Use my invite code ➡️ rh-v1182 when you register to get
Workflow Testing and Usage Instructions:
1. First, a big thank you to eddy for open-sourcing several Loras. When combined with KJ's Wan2.2 animate workflow, these Loras have great performance in both character consistency and video motion. It's especially important to note that "lightx2v_elite_it2v_animate_face" already has the lightx2v acceleration built-in, so you don't need any other speed-up Loras. This Lora also helps maintain the reference character's consistency, so I recommend a strength value between 1.0 and 1.2. If you need high consistency with the reference image character, I suggest a strength of 0.35-0.5 for "WAN22_MoCap_fullbodyCOPY ED". If you want to lean more towards the character in the reference video, a strength of 0.7-1 is better.
2. Because this involves loading the Wan2.2 model and SAMSegment, it requires a lot of VRAM. That's why I've enabled WanVideo Block Swap by default. In my testing, the entire workflow can run on a 24G GPU. However, I recommend using the 48G GPUs on RunningHub for a much smoother experience.
3. For different kinds of reference videos, I've preset two different masking methods in the workflow. You only need to choose one of them. If your reference video has only one character, use the "Single-character usage" group. If your video has multiple characters and you only want to mask certain areas, use the "Multi-role usage" group.
4. This workflow can generate longer-than-usual videos, but I don't recommend using it for anything over 30 seconds. In my tests, I found that for a 20-second video, the character's consistency starts to decay around the 10-second mark, and the color tone also shifts slightly. I believe this is caused by the influence of the reference video during the context looping process. That's why I'd recommend keeping the videos you generate with this workflow to around 20 seconds and no longer than 30. Going past 30 seconds could lead to unpredictable degradation or a serious loss of consistency.
5. For more detailed instructions, please see the notes inside the workflow.
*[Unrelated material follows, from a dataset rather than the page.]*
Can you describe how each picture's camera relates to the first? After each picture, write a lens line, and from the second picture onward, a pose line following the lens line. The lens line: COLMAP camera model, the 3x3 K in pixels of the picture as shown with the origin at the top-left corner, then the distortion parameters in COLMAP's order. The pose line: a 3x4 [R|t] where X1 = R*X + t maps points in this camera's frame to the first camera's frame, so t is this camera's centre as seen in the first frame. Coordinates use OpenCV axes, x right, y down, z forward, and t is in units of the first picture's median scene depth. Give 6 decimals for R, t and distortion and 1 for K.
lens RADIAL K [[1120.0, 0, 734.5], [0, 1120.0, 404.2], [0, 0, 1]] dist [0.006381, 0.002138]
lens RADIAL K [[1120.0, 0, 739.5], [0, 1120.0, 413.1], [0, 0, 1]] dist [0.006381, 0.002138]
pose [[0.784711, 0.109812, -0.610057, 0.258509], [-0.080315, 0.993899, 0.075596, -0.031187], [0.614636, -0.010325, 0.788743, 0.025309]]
Use my invite code ➡️ rh-v1182 when you register to get
Workflow Testing and Usage Instructions:
1. First, a big thank you to eddy for open-sourcing several Loras. When combined with KJ's Wan2.2 animate workflow, these Loras have great performance in both character consistency and video motion. It's especially important to note that "lightx2v_elite_it2v_animate_face" already has the lightx2v acceleration built-in, so you don't need any other speed-up Loras. This Lora also helps maintain the reference character's consistency, so I recommend a strength value between 1.0 and 1.2. If you need high consistency with the reference image character, I suggest a strength of 0.35-0.5 for "WAN22_MoCap_fullbodyCOPY ED". If you want to lean more towards the character in the reference video, a strength of 0.7-1 is better.
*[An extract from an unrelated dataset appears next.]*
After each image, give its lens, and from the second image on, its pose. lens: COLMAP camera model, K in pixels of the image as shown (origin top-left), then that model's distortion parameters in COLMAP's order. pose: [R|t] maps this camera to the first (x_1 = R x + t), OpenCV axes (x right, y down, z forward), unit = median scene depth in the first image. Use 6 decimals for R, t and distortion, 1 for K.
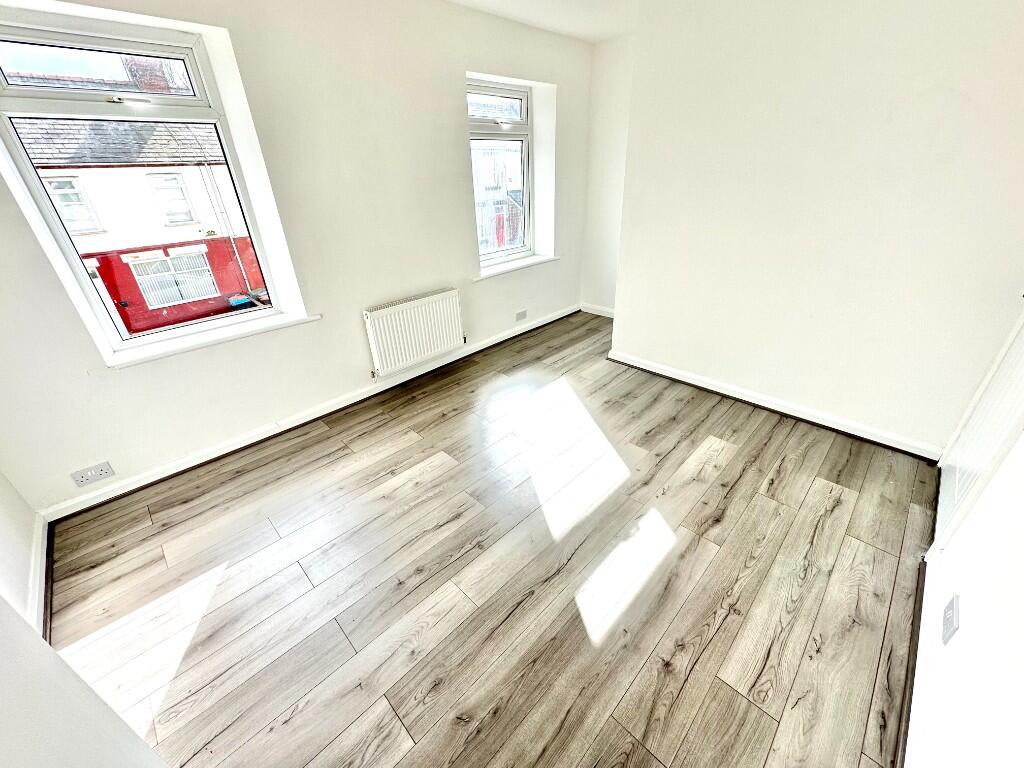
lens RADIAL K [[406.5, 0, 513.7], [0, 406.5, 381.9], [0, 0, 1]] dist [-0.004221, -0.000388]
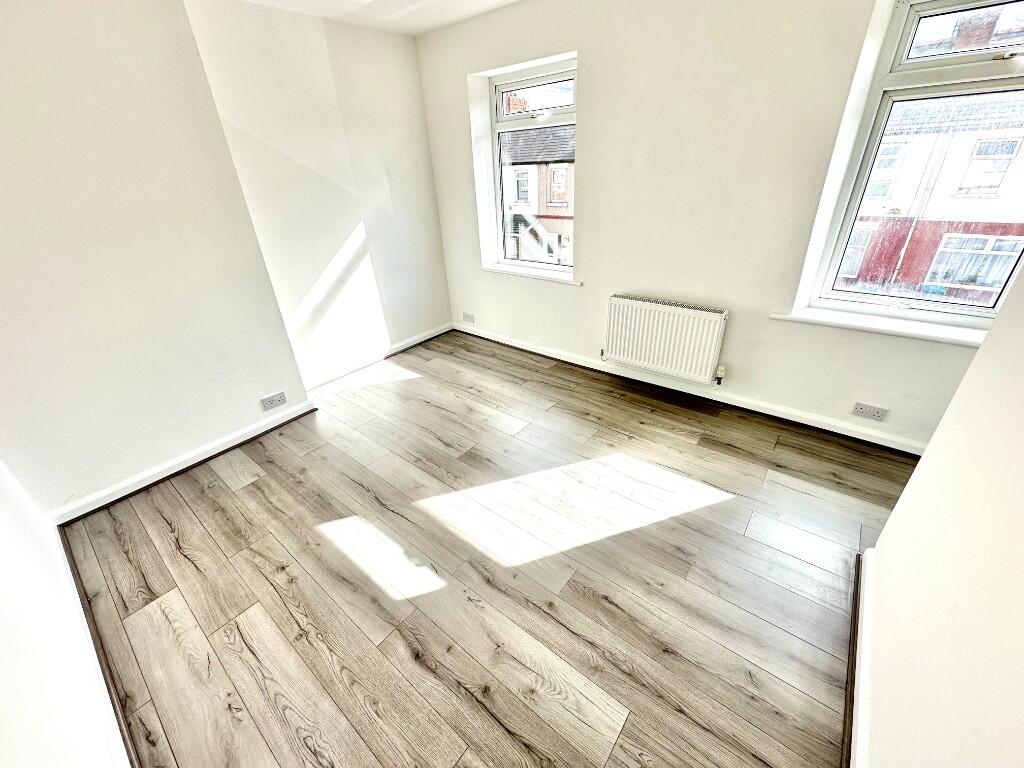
lens RADIAL K [[406.5, 0, 513.7], [0, 406.5, 381.9], [0, 0, 1]] dist [-0.004221, -0.000388]
pose [[0.110058, 0.488653, -0.865509, 0.882965], [-0.431474, 0.807956, 0.401294, -0.424614], [0.895387, 0.329279, 0.299763, 0.737151]]
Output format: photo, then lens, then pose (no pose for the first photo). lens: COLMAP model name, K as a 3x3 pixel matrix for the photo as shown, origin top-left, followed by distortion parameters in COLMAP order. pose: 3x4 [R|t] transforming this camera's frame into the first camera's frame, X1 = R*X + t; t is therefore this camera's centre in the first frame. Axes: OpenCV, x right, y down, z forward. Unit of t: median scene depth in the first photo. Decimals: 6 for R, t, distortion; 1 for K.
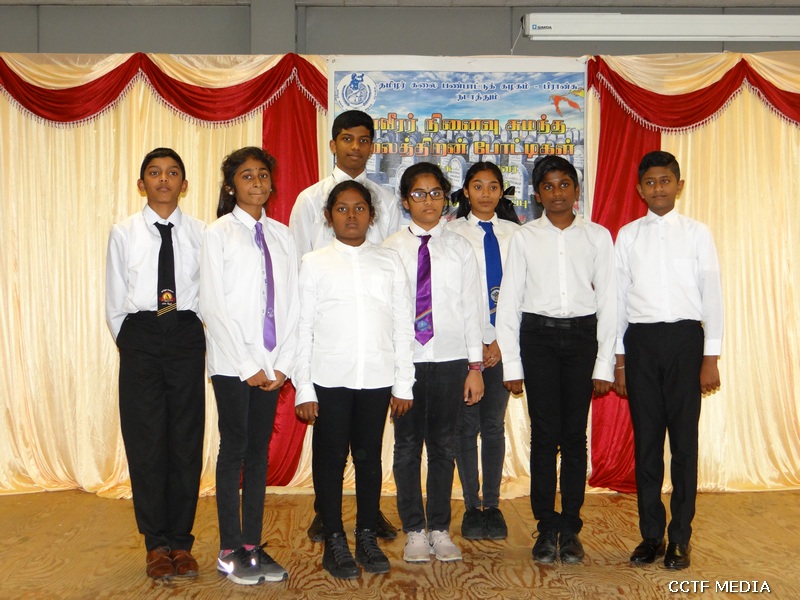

2. Because this involves loading the Wan2.2 model and SAMSegment, it requires a lot of VRAM. That's why I've enabled WanVideo Block Swap by default. In my testing, the entire workflow can run on a 24G GPU. However, I recommend using the 48G GPUs on RunningHub for a much smoother experience.
3. For different kinds of reference videos, I've preset two different masking methods in the workflow. You only need to choose one of them. If your reference video has only one character, use the "Single-character usage" group. If your video has multiple characters and you only want to mask certain areas, use the "Multi-role usage" group.
4. This workflow can generate longer-than-usual videos, but I don't recommend using it for anything over 30 seconds. In my tests, I found that for a 20-second video, the character's consistency starts to decay around the 10-second mark, and the color tone also shifts slightly. I believe this is caused by the influence of the reference video during the context looping process. That's why I'd recommend keeping the videos you generate with this workflow to around 20 seconds and no longer than 30. Going past 30 seconds could lead to unpredictable degradation or a serious loss of consistency.
5. For more detailed instructions, please see the notes inside the workflow.